Montag, 24. September 2018

Hirntumorpatient sucht nach Hilfe bei Wunderheilern, Geblendeten und Scharlatanen

Glauben Sie an Wunderheiler? Ach, Sie wollen zuerst wissen, ob ich daran glaube. Nun, ich weiß nicht so recht. Zumindest bin ich ziemlich neugierig, von Erfahrungen mit ihnen zu hören oder zu lesen. Deshalb finde ich auch das Wort "Wundersuche" von Thomas Bruckner so spannend. Der Untertitel "Von Heilern, Geblendeten und Scharlatanen" klingt schon fast ein wenig beängstigend, aber nicht minder interessant. Letzteres gilt erst recht für den Verfasser des Buches.

Thomas Bruckner, Jahrgang 1971, ein Reporter, sucht nach einer "aller Wahrscheinlichkeit nach gutartigen", aber dennoch bedrohlichen Hirntumordiagnose nach alternativen Heilungsmethoden, anstatt sich, wie von Ärzten empfohlen, operieren zu lassen Er begibt sich auf Reisen - sein Beruf bringt es ohnehin mit sich, mehrere Monate im Jahr auf Reisen zu sein - und trifft dabei auf die irritierende Welt der Heiler und der Heilsuchenden. Er begegnet
  • dem bodenständigen Heiler im Nachbarort, der ihn für 10 Euro behandelt
  • dem Voodoo-Priester in Togo
  • dem Geistchirurgen auf den Philippinen
  • dem Schamanen in Bulgarien
  • (mehrfach) Joao de Deus in Brasilien, dem bekanntesten Medium der Welt, der viele Hilfesuchende im Bruchteil von Sekunden behandelt und andere auf bedrohlich wirkende, sichtbare Weise operiert, oft mit einer in ein Nasenloch eingeführten Schere (zu sehen auf You Tube), und auf unsichtbare Weise Massenoperationen vornimmt, oft völlig abwesend wirkend und mitunter sogar mit verbundenen Augen
  • dem Aurasichtigen
  • dem Handaufleger
  • Leuten, die vorgeben, mit Toten zu kommunizieren
  • dem österreichischen Heiler, der den Tumor für eine harmlose Zyste hält oder auch
  • Herrn Vogel, der mit Röntgenblick ganz viele Details erkennt - in Bezug auf seine Gesundheit, aber auch auf persönliche Lebensumstände, so dass Bruckner nur noch fragen kann: "Woher wissen Sie das alles?" "Ich sehe es." Er könne den Gesundheitszustand aller Menschen sehen, sagt er, selbst über Fotos. Aber er dürfe nur mit deren Zustimmung darüber reden. Der Hirntumorpatient fragt nach seinem Kopf. "Unauffällig", lautet die "Diagnose". Als Bruckner sich endlich verärgert als Journalist outet und die meisten Aussagen des Röntgenmannes, wie etwa die Tatsache, dass er zwei Kinder habe, als völlig falsch bezeichnet, redet Herr Vogel sich in aller Dreistigkeit heraus. ...

> [Was zu tun ist]
(a) Wo trifft Bruckner laut der Besprechung von „Wundersuche“ auf den Geistchirurgen?
(b) Bitte zitiere aus der Besprechung von „Wundersuche“ alles von „Glauben Sie an“ bis hinunter zu „Verfasser des Buches.“.
(c) Setze die Besprechung von „Wundersuche“ nach ihrem letzten Satz fort.
Die Einträge sind eigenständiges Material und gehören nicht zur Besprechung von „Wundersuche“.

> [Bereitgestellte Daten]

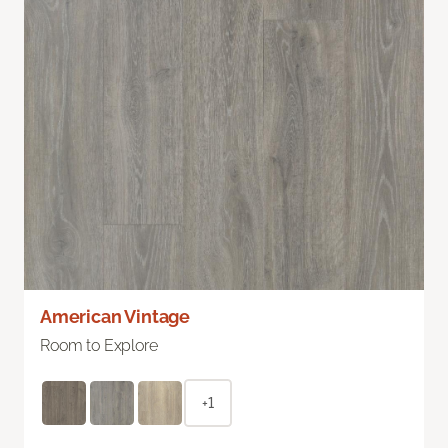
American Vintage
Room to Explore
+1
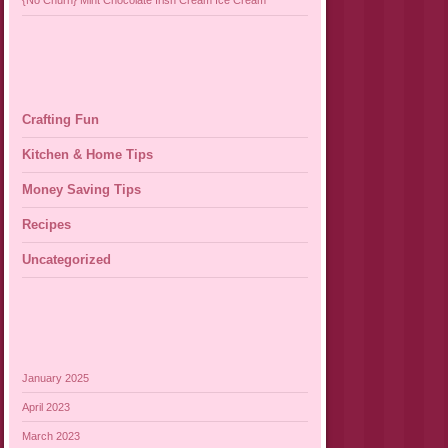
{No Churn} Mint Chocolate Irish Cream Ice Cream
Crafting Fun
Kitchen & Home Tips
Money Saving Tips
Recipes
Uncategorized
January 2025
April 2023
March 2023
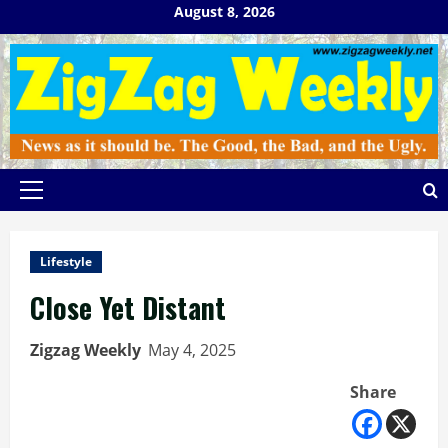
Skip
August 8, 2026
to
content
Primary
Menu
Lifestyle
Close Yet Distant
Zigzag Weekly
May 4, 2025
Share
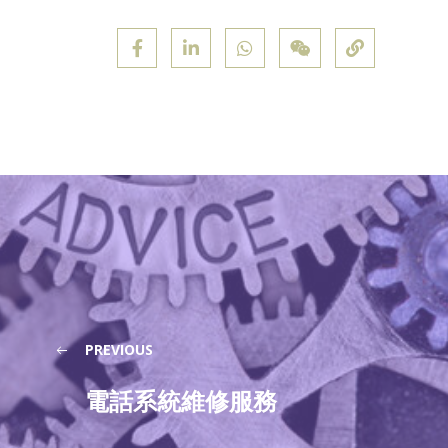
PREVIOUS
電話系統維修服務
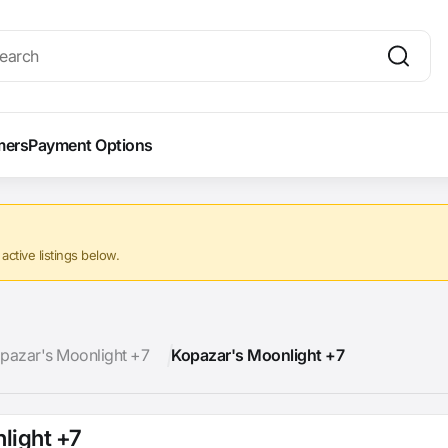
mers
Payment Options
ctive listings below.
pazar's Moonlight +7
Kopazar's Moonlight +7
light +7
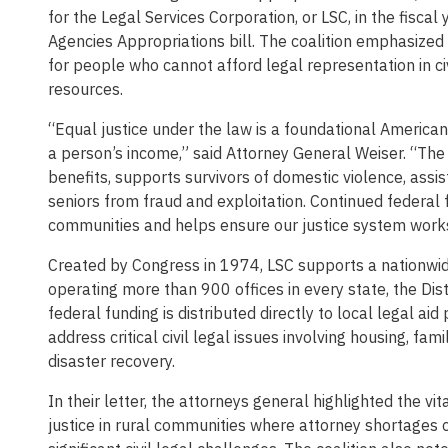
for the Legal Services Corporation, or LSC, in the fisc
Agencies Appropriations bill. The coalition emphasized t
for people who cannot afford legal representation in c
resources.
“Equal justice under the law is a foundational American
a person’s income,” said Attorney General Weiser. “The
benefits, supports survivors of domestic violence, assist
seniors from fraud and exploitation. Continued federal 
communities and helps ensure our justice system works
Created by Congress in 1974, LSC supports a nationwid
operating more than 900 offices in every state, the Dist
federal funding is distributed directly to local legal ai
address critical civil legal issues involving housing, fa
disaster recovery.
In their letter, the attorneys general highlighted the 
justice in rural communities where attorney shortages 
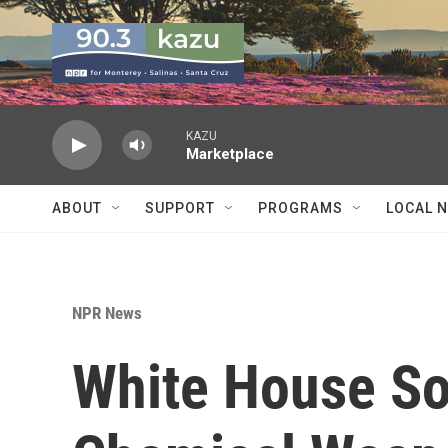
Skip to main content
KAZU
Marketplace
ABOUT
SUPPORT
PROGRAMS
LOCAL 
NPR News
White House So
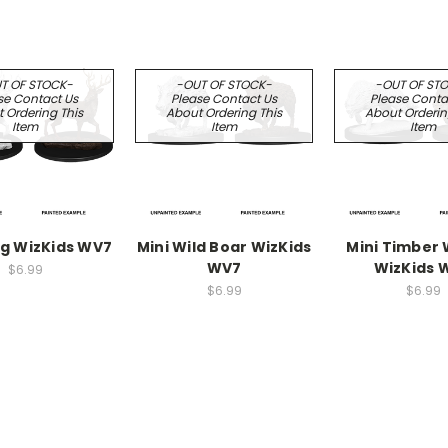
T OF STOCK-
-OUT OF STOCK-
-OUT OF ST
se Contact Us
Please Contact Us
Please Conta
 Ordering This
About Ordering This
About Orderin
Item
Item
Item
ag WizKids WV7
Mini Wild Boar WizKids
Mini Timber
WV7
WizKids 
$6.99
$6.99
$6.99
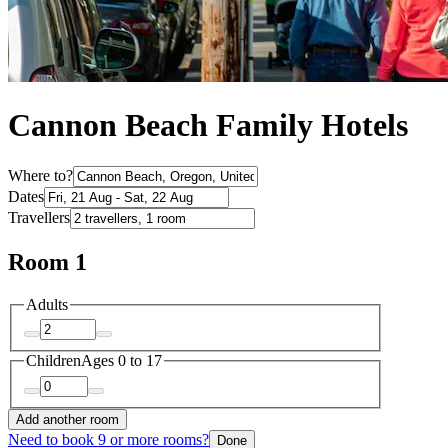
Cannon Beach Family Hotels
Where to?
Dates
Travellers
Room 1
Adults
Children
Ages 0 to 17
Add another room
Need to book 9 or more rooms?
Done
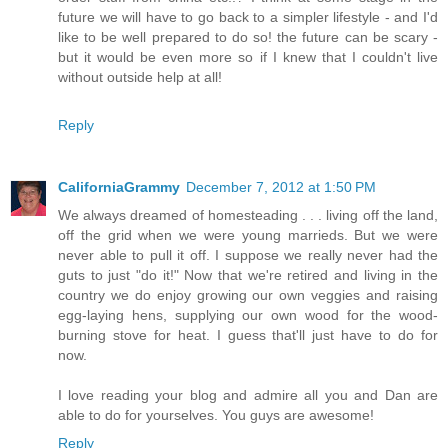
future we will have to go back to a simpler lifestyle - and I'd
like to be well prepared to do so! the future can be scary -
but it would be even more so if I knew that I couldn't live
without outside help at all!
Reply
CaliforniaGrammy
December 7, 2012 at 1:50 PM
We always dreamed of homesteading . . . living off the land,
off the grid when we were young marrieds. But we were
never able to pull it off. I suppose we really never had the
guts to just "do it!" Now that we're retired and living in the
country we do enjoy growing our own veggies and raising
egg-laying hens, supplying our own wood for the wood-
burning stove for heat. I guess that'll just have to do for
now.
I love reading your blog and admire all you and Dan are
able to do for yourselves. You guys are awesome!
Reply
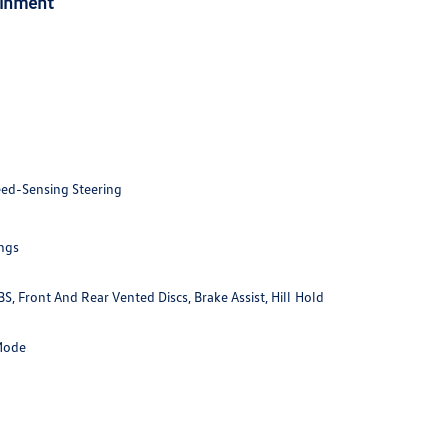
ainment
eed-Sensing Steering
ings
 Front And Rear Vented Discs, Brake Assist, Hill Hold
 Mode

> [Nummerierte Antworten]
(a) Auf den Philippinen.

(b)
Glauben Sie an Wunderheiler? Ach, Sie wollen zuerst wissen, ob ich daran glaube. Nun, ich weiß nicht so recht. Zumindest bin ich ziemlich neugierig, von Erfahrungen mit ihnen zu hören oder zu lesen. Deshalb finde ich auch das Wort "Wundersuche" von Thomas Bruckner so spannend. Der Untertitel "Von Heilern, Geblendeten und Scharlatanen" klingt schon fast ein wenig beängstigend, aber nicht minder interessant. Letzteres gilt erst recht für den Verfasser des Buches.

(c)
Bei all seinen - oft genug skurril wirkenden - Erlebnissen bleibt der ausgebildete Sozialpädagoge,  ehemaliger Snowboardprofi und Aufdeckungsjournalist ein Zweifelnder. Zugleich aber ist er fasziniert. Er lässt sich auf sehr vieles ein und stößt an die Grenzen des Fassbaren. Seine Erfahrungen lehren ihn den Glauben an die Hoffnung. Ob Bruckner Heilung findet oder nicht, soll hier nicht verraten werden.

Thomas Bruckner - Wundersuche - Von Heilern, Geblendeten und Scharlatanen, Picus-Verlag 2018, gebunden mit Schutzumschlag, 256 Seiten, 22 Euro.